The Watchdog can be configured using the hardserver configuration file, in the following steps.

  1. Set the Watchdog entries in the hardserver configuration file.

    [nethsm_watchdog]
    # Start of the nethsm_watchdog section
    # Connect Watchdog configuration. This section allows you to enable or disable
    # the Connect Watchdog and set up config file push.
    # Each entry has the following fields:
    #
    # Enable the Connect watchdog. (default=no)
    #  enable_watchdog=ENUM
    #
    # Whether to allow a client to push new watchdog config files to the netHSM.
    # If "on" then this effectively allows a client to remotely configure the
    # nethsm_watchdog. (default=off)
    #  push=ENUM
    #
    # The IP address of the client allowed to push watchdog config files. If not
    # set, or set to 0.0.0.0 or ::, allows ANY IP address to push on a new config
    # file.
    #  remote_ip=ADDR
    #
    # The hash of the key that the authorised client should use to authenticate
    # itself, or 40 zeros to indicate no key authentication required. (Default is
    # 40 zeros).
    #  remote_keyhash=KEYHASH
    enable_watchdog

    This section allows you to enable or disable the Connect Watchdog and set up config file push. The default is 'no'.

    push

    Whether to allow a client to push new Watchdog config files to the netHSM. If this is "on", it allows a client to remotely configure the nethsm_watchdog. The default is 'off'.

    remote_ip

    The IP address of the client allowed to push Watchdog config files. If this is not set, or set to 0.0.0.0 or ::, it allows any IP address to push a new config file.

    remote_keyhash

    The hash of the key that the authorised client should use to authenticate itself, or 40 zeros to indicate no key authentication required. The default is 40 zeros.
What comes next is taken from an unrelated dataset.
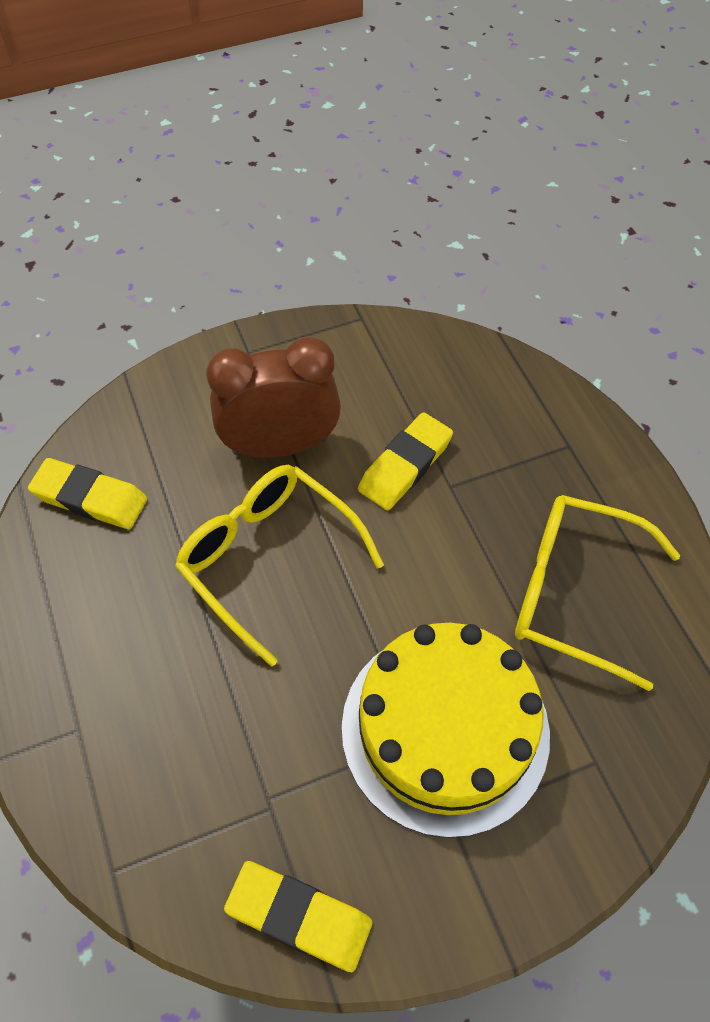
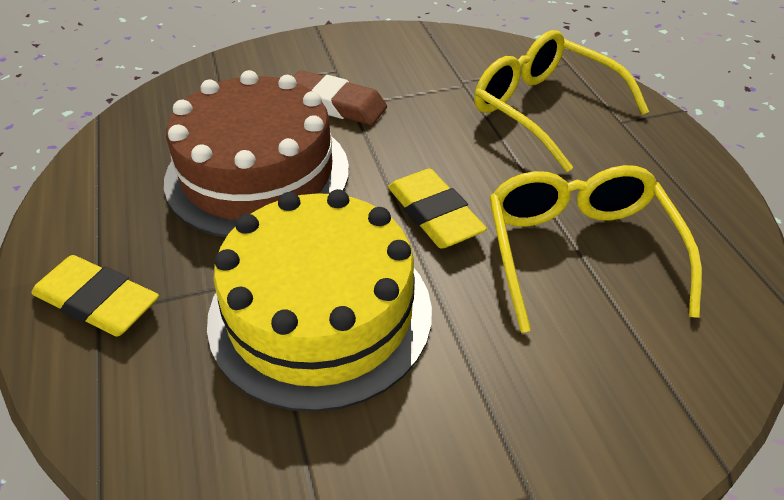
brown cake: none = 0 -> [164,70,349,237] = 1
brown clock: [206,336,341,458] = 1 -> none = 0
brown eraser: none = 0 -> [293,70,387,125] = 1
yellow eraser: [28,458,147,529] [224,861,372,972] [358,412,453,510] = 3 -> [31,255,159,337] [388,169,487,249] = 2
  2. Restart the hardserver to load the updated configuration file.

  3. Reboot the connect if enabling or disabling the Watchdog.

Troubleshooting

The Watchdog is designed to fall back to its default values in case the Watchdog Configuration File is missing or malformed. If the Watchdog does not behave as you intended, examine the syslog for clues.

Factory stating the Connect makes the Watchdog Configuration File revert to its defaults.
Error message Likely cause Solution

Could not open Watchdog Configuration File. Watchdog Configuration File has been restored to its default state.

Watchdog Configuration File is missing or contains a YAML syntax error.

Push a new Watchdog Configuration File.

Watchdog Configuration File was unexpectedly empty. Watchdog Configuration File has been restored to its default state.

Watchdog Configuration File is missing or empty.

Push a new Watchdog Configuration File.

Could not read missing …​ field. Using default …​ instead.

The field is missing or there is a typo.

Update the Watchdog Configuration File and push it again.

Ignoring unrecognized category …​ from Watchdog Configuration File. Valid categories are …​

There is a typo in the category or it is out-of-date.

Update the Watchdog Configuration File and push it again.

Ignoring unrecognized subcategory …​ from Watchdog Configuration File. Valid subcategories are …​

There is a typo in the subcategory or it is out-of-date.

Update the Watchdog Configuration File and push it again.

Could not parse any time information from …​ in the Watchdog Configuration File. Examples of valid strings: …​ Could not use …​ as …​. Using default …​ instead.

The string is not a valid time.

Update the Watchdog Configuration File and push it again.

Could not parse 'CPU Usage Monitoring/threshold': must be a number, not …​

The threshold provided is not a valid number.

Update the Watchdog Configuration File and push it again.

Could not parse 'CPU Usage Monitoring/threshold': must be between 0% and 200%, not …​

The threshold provided is not a number.

Update the Watchdog Configuration File and push it again.

The intervals and frequencies at which the Watchdog works cannot be enforced. That is, if the Watchdog is computing CPU usage and is due to compute the System Information Report, it will do so as soon as it is available.